Our climatology of R in the Black Sea is quite different to that estimated by Volkov and Landerer (2015), where R showed a more sinusoidal shape with maximum in April/May and minimum in September/October. Their R was estimated from a reconstruction of discharge measurements of the 5 largest rivers discharging into the Black Sea, and our R is calculated using a larger continental area. We re-estimated R using the 5 largest rivers as in Volkov and Landerer (2015) (not shown) and the signal was quite close to that shown in Fig. 4d which means that the continental area considered is not the source of the discrepancy between our and Volkov and Landerer’s estimates. A possible explanation for this discrepancy may reside in the fact that our R component includes surface running water out of the major rivers and underground water transport. In particular, the intra-annual signal of R, and so the lack of sinusoidal waveform, is mainly produced by the more irregular P in the continental catchment region of the Black Sea (Figs. 4c and 6a). On the other hand, as R drives the intra-annual variability of T, our climatology of T shows a less clear annual cycle than that estimated by Peneva et al. (2001), although both show the maximum transport during the first half of the year, and the minimum during the second one. However, the shape of our climatology of T is similar to that reported by Stanev et al. (2000). In any case, it should be highlighted that the methodologies and periods of study were different. For example, instead of GRACE data (not available prior to 2002), both Stanev et al. (2000) and Peneva et al. (2001) used altimetric measurements, whereas steric estimates from climatic heat fluxes between the Black Sea and the atmosphere came from ECMWF data and were combined with historical records of R prior to the studied periods.

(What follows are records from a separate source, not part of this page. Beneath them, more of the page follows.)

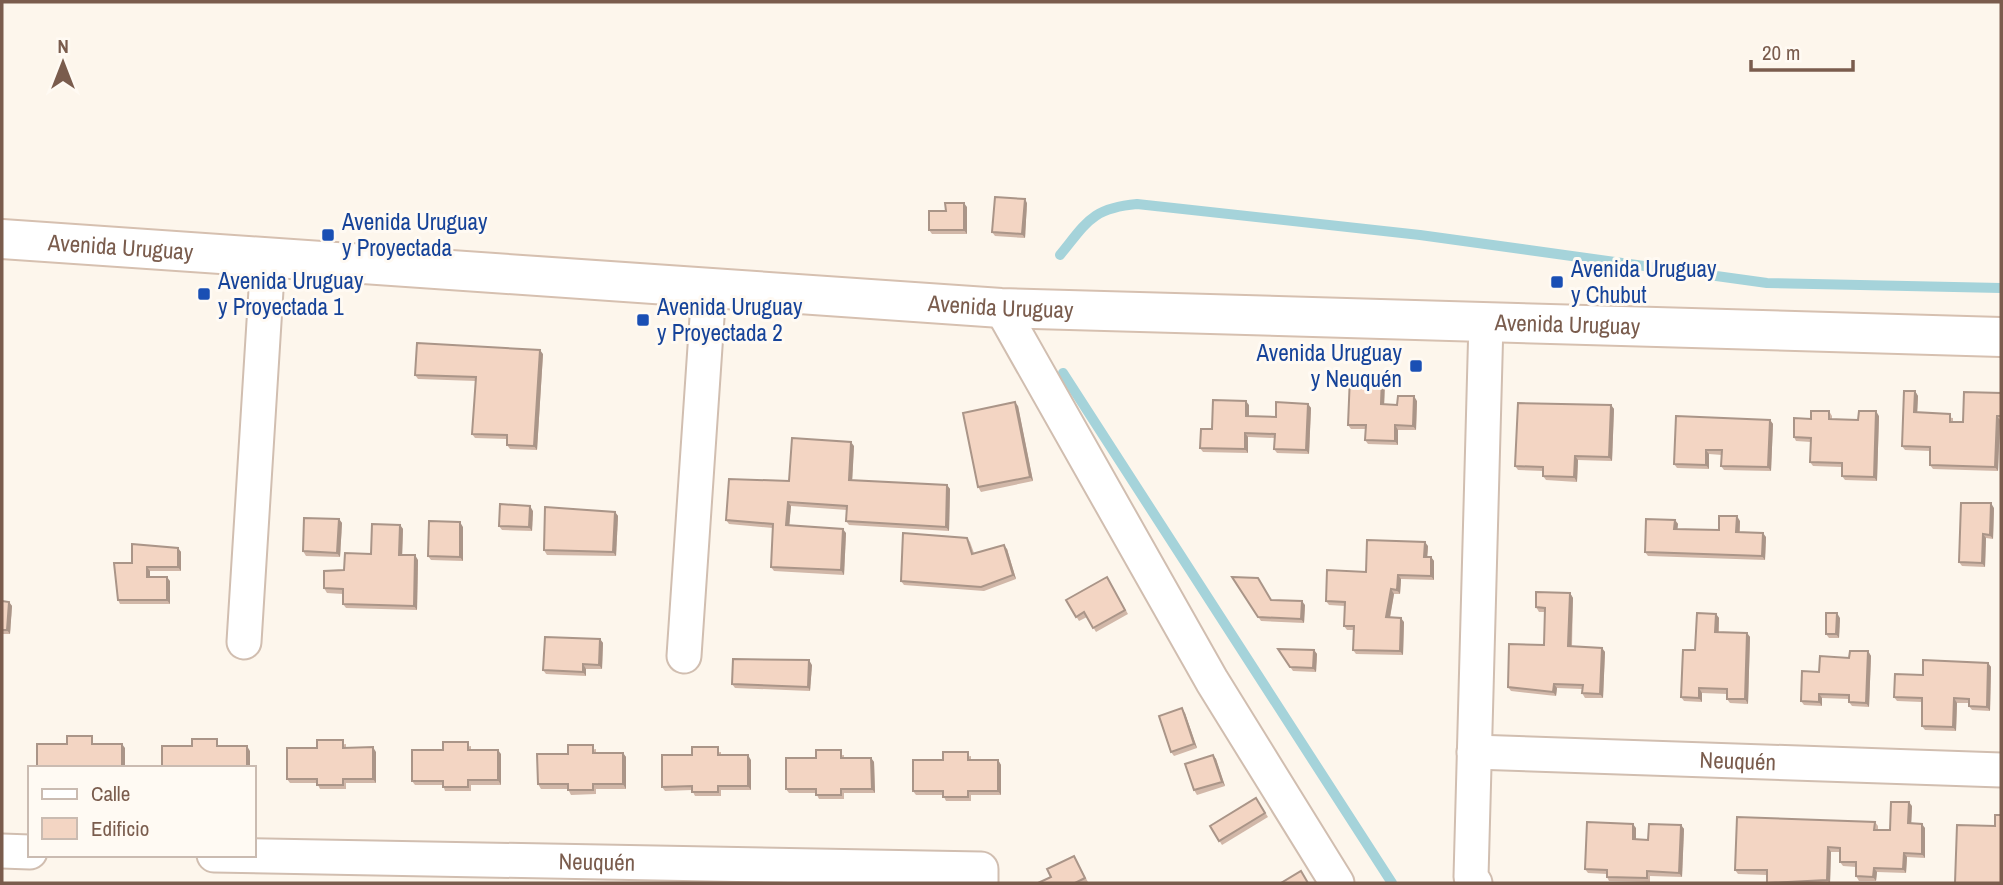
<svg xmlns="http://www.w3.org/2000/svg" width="2003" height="885" font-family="'Archivo Narrow',sans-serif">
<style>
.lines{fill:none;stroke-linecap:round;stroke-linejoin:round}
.stream{stroke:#a5d3da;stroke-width:10}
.street-casing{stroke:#d1beb0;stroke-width:37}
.secondary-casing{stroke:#d6c0b0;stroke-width:42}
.street{stroke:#fff;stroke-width:33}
.secondary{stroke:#fff;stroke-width:38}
.wall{fill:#d1b7a8}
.shaded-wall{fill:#aa9588}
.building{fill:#f3d5c3;stroke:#aa9588;stroke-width:2}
.transit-dot{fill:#1a4fb4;stroke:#fffaf3;stroke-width:2.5}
.labels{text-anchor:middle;stroke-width:6;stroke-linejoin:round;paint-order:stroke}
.transit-label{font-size:23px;fill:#164399;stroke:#fffaf3;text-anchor:start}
.street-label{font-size:23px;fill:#7a5c4d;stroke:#fffaf3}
</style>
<rect width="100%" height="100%" fill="#fdf6ec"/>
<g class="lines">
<g class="stream">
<path d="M1060,255C1087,222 1092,208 1137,204L1420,235L1767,283L2001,288"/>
<path d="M1063,373L1392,883"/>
</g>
<defs>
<g id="street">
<path d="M1001,308L1212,681L1337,883"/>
<path d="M244,642L268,258"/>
<path d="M684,656L709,288"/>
<path id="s1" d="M1474,752L2001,770"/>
<path d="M2,851L30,852"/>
<path id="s2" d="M214,855L981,869V883"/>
<path d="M1475,883L1471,877L1486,322"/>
</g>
<g id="secondary">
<path id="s3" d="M2,239L1001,308L2001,337"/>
</g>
</defs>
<use href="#street" class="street-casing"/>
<use href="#secondary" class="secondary-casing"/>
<use href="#street" class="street"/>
<use href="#secondary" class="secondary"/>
</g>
<g class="wall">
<path d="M1027,203L1025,238L995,236L992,232Z"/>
<path d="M967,207V234H932L929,230L946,211Z"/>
<path d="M543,354L537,450L510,449L507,445V439L475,438L472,434L476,381L418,379L415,375Z"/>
<path d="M1385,381L1384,404L1397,405L1417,401L1416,430H1398V445L1368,444L1365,440L1366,429H1351L1348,425Z"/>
<path d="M1915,391L1918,396L1917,413L1953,418V422H1963L2001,393V420H2000L1998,471L1933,469L1930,465V451L1905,450L1902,446Z"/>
<path d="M1308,404L1311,408L1309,454L1277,453L1274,449L1275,438L1248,437V453L1203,452L1200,448L1212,429L1249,405V416L1276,417Z"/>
<path d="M1611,405L1614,409L1612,461L1578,460L1577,482L1546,480L1543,476V471L1518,470L1515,466Z"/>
<path d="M1018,406L1033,481L981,492L978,487Z"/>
<path d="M1829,411L1832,416V419L1858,420L1879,416L1877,481L1845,480L1842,476V467L1813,466L1810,462L1811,442L1796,441L1794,437L1811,419Z"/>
<path d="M1770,420L1773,424L1771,471L1724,470L1721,466L1722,455L1709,454V469L1677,468L1674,464Z"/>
<path d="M854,446L852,480L947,485L950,489L949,531L849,525L846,521L847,510L791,506L789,525L846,533L844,575L774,571L771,567L773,528L729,524L726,520L789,481Z"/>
<path d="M1994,508L1993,539L1986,538L1985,567L1962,566L1959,562Z"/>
<path d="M533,511L532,531L502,530L499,526Z"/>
<path d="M615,512L618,516L616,556L547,555L544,550Z"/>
<path d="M339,519L342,523L340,557L306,556L303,551Z"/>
<path d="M1675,520L1678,524L1677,529L1719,530L1740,521V532L1766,537L1765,560L1648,556L1645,552Z"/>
<path d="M400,525L403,529L402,555L418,560L417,610L346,608L343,604V594L327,593L324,588L344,570L371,554Z"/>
<path d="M463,527V561L431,560L428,556Z"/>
<path d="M967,538L970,542L974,553L1007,549L1016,579L984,591L904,585L901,581Z"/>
<path d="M1428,546L1427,557H1431L1434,561V580L1401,579L1400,594H1394L1390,618L1404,622L1403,655L1356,654L1353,650L1354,630H1347L1344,626L1345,606L1329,605L1326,601L1366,572Z"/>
<path d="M178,548L181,552V571H150V577L170,581V604H120L118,600L132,563Z"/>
<path d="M1107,577L1128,614L1096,632L1087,617L1079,621L1066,600Z"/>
<path d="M1232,577L1271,600L1305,605L1304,623L1261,621Z"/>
<path d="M1570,593L1573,598L1572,647L1602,648L1605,652L1603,698H1585L1582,693V689L1557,688L1556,696L1511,691L1508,687L1544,645L1545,612H1539L1536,607Z"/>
<path d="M2,601L9,602L12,606L10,634H2Z"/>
<path d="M1716,614L1719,618V632L1747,633L1750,637L1748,704L1730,703L1727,699V694L1702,693V702L1684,701L1681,697L1695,650Z"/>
<path d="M1840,618L1839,638H1829L1826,634Z"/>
<path d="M600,639L603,643L602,669H586V676L546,674L543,670Z"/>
<path d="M1278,649L1314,650L1317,654L1316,672L1293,671Z"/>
<path d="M1868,651L1871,656L1869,707L1852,706L1849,702V699L1822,698V706L1804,705L1801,701L1819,672L1849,658Z"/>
<path d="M1988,663L1991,667L1990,711L1972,710L1969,706V703H1957L1956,731L1925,730L1922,726V702L1897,701L1894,697L1923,675Z"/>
<path d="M812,665L810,691L735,688L732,684Z"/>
<path d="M1185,713L1197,748L1174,756L1171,752Z"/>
<path d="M346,744V748L376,752V783H346V789H320L317,783H290L287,779L317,748Z"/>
<path d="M471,746V750L501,754V785H471V791H445L443,785H415L412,781L443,750Z"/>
<path d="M596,749V753H623L626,757V789H596V794L571,795L568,789H541L538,784L568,754Z"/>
<path d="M721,752V755L751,760V790H721V796H695L692,790L665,791L662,787L692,755Z"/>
<path d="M844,755V758H871L874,762L875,793H844V799H819L816,793H789L786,789L816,758Z"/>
<path d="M1213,755L1216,759L1225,786L1197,795L1194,790Z"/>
<path d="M971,756V760H998L1001,765V795H971V801H946L943,795H916L913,791L943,760Z"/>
<path d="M1256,798L1268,817L1222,845L1210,826Z"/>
<path d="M1912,806L1911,824L1925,828V858L1907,857L1906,873L1877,872L1876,881H1859L1856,876V867L1843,866L1840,862V852H1831L1830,883H1768L1767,875L1738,874L1735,870L1875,822L1878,826V830H1890Z"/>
<path d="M1681,825L1684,829L1682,877L1650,876V882L1609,881L1607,877V874L1588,873L1585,869L1636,828V839L1648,840Z"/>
<path d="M1076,860L1088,882L1038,883L1051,877Z"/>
</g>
<g class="shaded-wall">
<path d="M1025,199L1027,203L1025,238L1022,234Z"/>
<path d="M964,203L967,207V234L964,230Z"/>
<path d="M540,350L543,354L537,450L534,446Z"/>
<path d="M1382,377L1385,381L1384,408L1381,404Z"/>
<path d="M1915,391L1918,396L1917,417L1914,412Z"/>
<path d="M1414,396L1417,401L1416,430L1413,426Z"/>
<path d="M1246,401L1249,405V421L1246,416Z"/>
<path d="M1015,402L1018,406L1033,481L1030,477Z"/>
<path d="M1308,404L1311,408L1309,454L1306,450Z"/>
<path d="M1611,405L1614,409L1612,461L1609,457Z"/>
<path d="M1876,411L1879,416L1877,481L1874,477Z"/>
<path d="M1997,416L2000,420L1998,471L1995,467Z"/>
<path d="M1770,420L1773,424L1771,471L1768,467Z"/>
<path d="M1395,425L1398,430V445L1395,441Z"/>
<path d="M1245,433L1248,437V453L1245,449Z"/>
<path d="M851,442L854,446L852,484L849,480Z"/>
<path d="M1706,450L1709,454V469L1706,465Z"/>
<path d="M1575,456L1578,460L1577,482L1574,477Z"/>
<path d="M947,485L950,489L949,531L946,527Z"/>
<path d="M788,502L791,506L789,529L786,525Z"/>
<path d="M1991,503L1994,508L1993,539L1990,535Z"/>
<path d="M530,506L533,511L532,531L529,527Z"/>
<path d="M615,512L618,516L616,556L613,552Z"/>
<path d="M1737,516L1740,521L1739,536L1736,532Z"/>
<path d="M339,519L342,523L340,557L337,553Z"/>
<path d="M1675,520L1678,524L1677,533L1674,529Z"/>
<path d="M460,522L463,527V561L460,557Z"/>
<path d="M400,525L403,529L402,559L399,555Z"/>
<path d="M843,529L846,533L844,575L841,570Z"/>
<path d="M1763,533L1766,537L1765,560L1762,556Z"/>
<path d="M1983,534L1986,538L1985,567L1982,563Z"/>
<path d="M1425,542L1428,546L1427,561L1424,557Z"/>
<path d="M1004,545L1007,549L1016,579L1013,575Z"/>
<path d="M178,548L181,552V571L178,567Z"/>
<path d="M415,555L418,560L417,610L414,606Z"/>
<path d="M1431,557L1434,561V580L1431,576Z"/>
<path d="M147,567L150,571V581L147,577Z"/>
<path d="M1398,575L1401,579L1400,594L1397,590Z"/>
<path d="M167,577L170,581V604L167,600Z"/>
<path d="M1391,589L1394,594L1389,622L1386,617Z"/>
<path d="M1570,593L1573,598L1571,651L1568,646Z"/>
<path d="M1302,601L1305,605L1304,623L1301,619Z"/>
<path d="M9,602L12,606L10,634L7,630Z"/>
<path d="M1837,613L1840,618L1839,638L1836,634Z"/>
<path d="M1716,614L1719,618L1718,636L1715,632Z"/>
<path d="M1401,618L1404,622L1403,655L1400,651Z"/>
<path d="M1747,633L1750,637L1748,704L1745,699Z"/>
<path d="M600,639L603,643L602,669L599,665Z"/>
<path d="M1602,648L1605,652L1603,698L1600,694Z"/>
<path d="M1314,650L1317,654L1316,672L1313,668Z"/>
<path d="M1868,651L1871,656L1869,707L1866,703Z"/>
<path d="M809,660L812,665L810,691L808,687Z"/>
<path d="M1988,663L1991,667L1990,711L1987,707Z"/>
<path d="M583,664L586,669V676L583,672Z"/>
<path d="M1554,684L1557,688L1556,696L1553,692Z"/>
<path d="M1699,688L1702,693V702L1699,698Z"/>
<path d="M1819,694L1822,698V706L1819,702Z"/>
<path d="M1954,698L1957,703L1956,731L1953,727Z"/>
<path d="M1182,708L1185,713L1197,748L1194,744Z"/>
<path d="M122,744L125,748V768H122Z"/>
<path d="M247,746L250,751V768H247Z"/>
<path d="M373,747L376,752V783L373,779Z"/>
<path d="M498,750L501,754V785L498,780Z"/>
<path d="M623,753L626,757V789L623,784Z"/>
<path d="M748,755L751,760V790L748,786Z"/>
<path d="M1213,755L1216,759L1225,786L1222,782Z"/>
<path d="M871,758L874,762L875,793L872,789Z"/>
<path d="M998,760L1001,765V795L998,791Z"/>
<path d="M1909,802L1912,806L1911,828L1908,823Z"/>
<path d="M1633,824L1636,828V843L1633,839Z"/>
<path d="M1922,824L1925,828V858L1922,854Z"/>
<path d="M1681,825L1684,829L1682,877L1679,873Z"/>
<path d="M1828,847L1831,852L1830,883L1827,880Z"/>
<path d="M1904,853L1907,857L1906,873L1903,869Z"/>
<path d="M1874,868L1877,872L1876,881L1873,877Z"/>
</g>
<g class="building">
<path d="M995,197L1025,199L1022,234L992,232Z"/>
<path d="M945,203H964V230H929V211H946Z"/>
<path d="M417,343L540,350L534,446L507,445V435L472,434L476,377L415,375Z"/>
<path d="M1350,376L1382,377L1381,404L1397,405L1398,396H1414L1413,426L1395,425V441L1365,440L1366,425H1348Z"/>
<path d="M1904,391H1915L1914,412L1950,414V422H1963L1964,392L2001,393V416H1997L1995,467L1930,465V447L1902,446Z"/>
<path d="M1213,400L1246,401V416L1276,417V402L1308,404L1306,450L1274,449L1275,434L1245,433V449L1200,448L1201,429H1212Z"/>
<path d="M1015,402L1030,477L978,487L963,413Z"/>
<path d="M1518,403L1611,405L1609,457L1575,456L1574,477L1543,476V467L1515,466Z"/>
<path d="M1811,411H1829V419L1858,420L1859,411H1876L1874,477L1842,476V463L1810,462L1811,438L1794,437V418L1811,419Z"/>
<path d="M1676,416L1770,420L1768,467L1721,466L1722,450H1706V465L1674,464Z"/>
<path d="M792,438L851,442L849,480L947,485L946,527L846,521L847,506L788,502L786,525L843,529L841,570L771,567L773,524L726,520L729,479L789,481Z"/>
<path d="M1961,503H1991L1990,535L1983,534L1982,563L1959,562Z"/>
<path d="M500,504L530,506L529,527L499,526Z"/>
<path d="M545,507L615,512L613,552L544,550Z"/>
<path d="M1719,516H1737L1736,532L1763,533L1762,556L1645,552L1646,519L1675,520L1674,529L1719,530Z"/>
<path d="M304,518L339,519L337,553L303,551Z"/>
<path d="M429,521L460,522V557L428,556Z"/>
<path d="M372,524L400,525L399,555H415L414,606L343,604V589L324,588V571L344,570L345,553L371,554Z"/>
<path d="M903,533L967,538L972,554L1004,545L1013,575L981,587L901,581Z"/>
<path d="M1367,540L1425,542L1424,557H1431V576L1398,575L1397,590L1391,589L1386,617L1401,618L1400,651L1353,650L1354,626H1344L1345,602L1326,601L1327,570L1366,572Z"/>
<path d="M132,544L178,548V567H147V577H167V600H118L114,563H132Z"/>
<path d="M1107,577L1125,610L1093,628L1084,612L1076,617L1066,600Z"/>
<path d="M1232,577L1258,578L1271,600L1302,601L1301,619L1258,617Z"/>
<path d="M1536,592L1570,593L1568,646L1602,648L1600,694L1582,693L1583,685L1554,684L1553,692L1508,687L1509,644L1544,645L1545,608L1536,607Z"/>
<path d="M2,601L9,602L7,630H2Z"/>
<path d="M1697,613L1716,614L1715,632L1747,633L1745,699H1727V689L1699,688V698L1681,697L1683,650H1695Z"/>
<path d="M1826,613H1837L1836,634H1826Z"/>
<path d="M545,637L600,639L599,665L583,664V672L543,670Z"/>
<path d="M1278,649L1314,650L1313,668L1290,667Z"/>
<path d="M1850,651H1868L1866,703L1849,702V695L1819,694V702L1801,701L1802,671L1819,672L1820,656L1849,658Z"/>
<path d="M733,659L809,660L808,687L732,684Z"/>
<path d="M1923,660L1988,663L1987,707L1969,706V699L1954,698L1953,727L1922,726V698L1894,697L1895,674L1923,675Z"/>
<path d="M1182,708L1194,744L1171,752L1159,716Z"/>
<path d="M67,736H92V744H122V768H37V744H67Z"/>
<path d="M192,739H217V746H247V768H162V746H192Z"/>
<path d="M317,740H343V748L373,747V779H343V785H317V779H287V748H317Z"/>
<path d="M443,742H468V750H498V780H468V787H443V781H412V750H443Z"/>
<path d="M568,745H593V753H623V784H593V790H568V784H538L537,754H568Z"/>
<path d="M692,747H718V755H748V786H718V792H692V786L662,787V755H692Z"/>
<path d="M816,750H841V758H871L872,789H841V795H816V789H786V758H816Z"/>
<path d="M943,752H968V760H998V791H968V797H943V791H913V760H943Z"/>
<path d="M1213,755L1222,782L1194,790L1185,764Z"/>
<path d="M1256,798L1265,813L1219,841L1210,826Z"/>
<path d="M1891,802H1909L1908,823L1922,824V854L1904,853L1903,869L1874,868L1873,877L1856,876V862H1840V848L1828,847L1827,880L1767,883V870H1735L1737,817L1875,822L1874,830H1890Z"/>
<path d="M1995,815H2001V883H1955L1957,825L1995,826Z"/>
<path d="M1587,822L1633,824V839L1648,840L1649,824L1681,825L1679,873L1647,871V878L1607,877V870L1585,869Z"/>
<path d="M1074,856L1085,878L1075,883H1038L1051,877L1047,869Z"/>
<path d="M1301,871L1308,883H1281Z"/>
</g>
<g class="transit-dot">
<rect x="321" y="228" width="14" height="14" rx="3.5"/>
<rect x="1550" y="275" width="14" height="14" rx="3.5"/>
<rect x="197" y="287" width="14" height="14" rx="3.5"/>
<rect x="636" y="313" width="14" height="14" rx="3.5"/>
<rect x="1409" y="359" width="14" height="14" rx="3.5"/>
</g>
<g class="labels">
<g class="transit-label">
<text x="342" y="230">Avenida Uruguay<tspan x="342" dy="26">y Proyectada</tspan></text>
<text x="1571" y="277">Avenida Uruguay<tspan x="1571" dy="26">y Chubut</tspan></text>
<text x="218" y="289">Avenida Uruguay<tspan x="218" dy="26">y Proyectada 1</tspan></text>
<text x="657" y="315">Avenida Uruguay<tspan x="657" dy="26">y Proyectada 2</tspan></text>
<text x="1402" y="361" text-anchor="end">Avenida Uruguay<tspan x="1402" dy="26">y Neuquén</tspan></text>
</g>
<g class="street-label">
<text dy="8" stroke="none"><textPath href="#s3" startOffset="119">Avenida Uruguay</textPath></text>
<text dy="8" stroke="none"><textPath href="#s3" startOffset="1001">Avenida Uruguay</textPath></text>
<text dy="8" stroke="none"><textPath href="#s3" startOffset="1568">Avenida Uruguay</textPath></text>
<text dy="8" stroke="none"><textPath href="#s1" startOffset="264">Neuquén</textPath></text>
<text dy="8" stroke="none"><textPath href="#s2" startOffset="383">Neuquén</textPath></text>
</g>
</g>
<rect width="2003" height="885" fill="none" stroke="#7a5c4d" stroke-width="7"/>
<rect x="28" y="766" width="228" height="91" fill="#fffaf3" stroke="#cabbb1" stroke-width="2"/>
<rect x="42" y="789" width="35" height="10" fill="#ffffff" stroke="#cabbb1" stroke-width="2"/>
<text x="91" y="801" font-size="21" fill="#7a5c4d">Calle</text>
<rect x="42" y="818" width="35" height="21" fill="#f3d5c3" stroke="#cabbb1" stroke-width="2"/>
<text x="91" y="836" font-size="21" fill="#7a5c4d">Edificio</text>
<g transform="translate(63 63)" stroke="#fffaf3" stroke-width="5" paint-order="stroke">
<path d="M0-5L12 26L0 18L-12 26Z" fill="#7a5c4d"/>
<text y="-10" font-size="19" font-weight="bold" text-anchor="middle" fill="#7a5c4d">N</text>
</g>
<path d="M1751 60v10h102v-10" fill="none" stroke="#7a5c4d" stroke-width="3.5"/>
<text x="1762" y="60" font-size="21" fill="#7a5c4d" stroke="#fffaf3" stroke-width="5" paint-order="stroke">20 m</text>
</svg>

In the Mediterranean Sea, our climatology of R is closer to two sinusoidal cycles (with one maximum in spring and another in autumn), than to one annual cycle with maximum in spring as reported in previous studies (Boukthir and Barnier 2000; Mariotti et al. 2002). However, as it happened in the Black Sea, those climatologies of R are estimated from historical observations of rivers discharge. Then, differences may be produced by distinct periods of time or non-river continental discharges. Besides, in addition to winds near the Strait of Gibraltar (Landerer and Volkov 2013), we report that low-pressure systems over the Mediterranean Sea also influence the non-seasonal variability of G (and of R).

An important feature of the here proposed methodology is that the water cycle of the Mediterranean-Black Sea system has been estimated using only two datasets, and these are expected to be available and periodically extended and updated for the scientific community in the coming years. In this regard, our approach offers the opportunity to continuously monitor the long-term variability of the water cycle in the region, which is important to understand the seasonal and the inter-annual variabilities, and their regional and global implications. Although in general the linear trends of WT components are not significant for the studied period, the inter-annual variability has been shown to be significant. Knowing such variability is not only important to better identify the physical mechanisms, but also at biological level, since, for example, the water transported through the Strait of Gibraltar conditions the exchange of nutrients. On the other hand, long time series would allow to detect possible variations in the seasonal signal that are expected as a consequence of the climate changes produced by the global warming (Held and Soden 2006; Huntington 2006; Greve et al. 2014).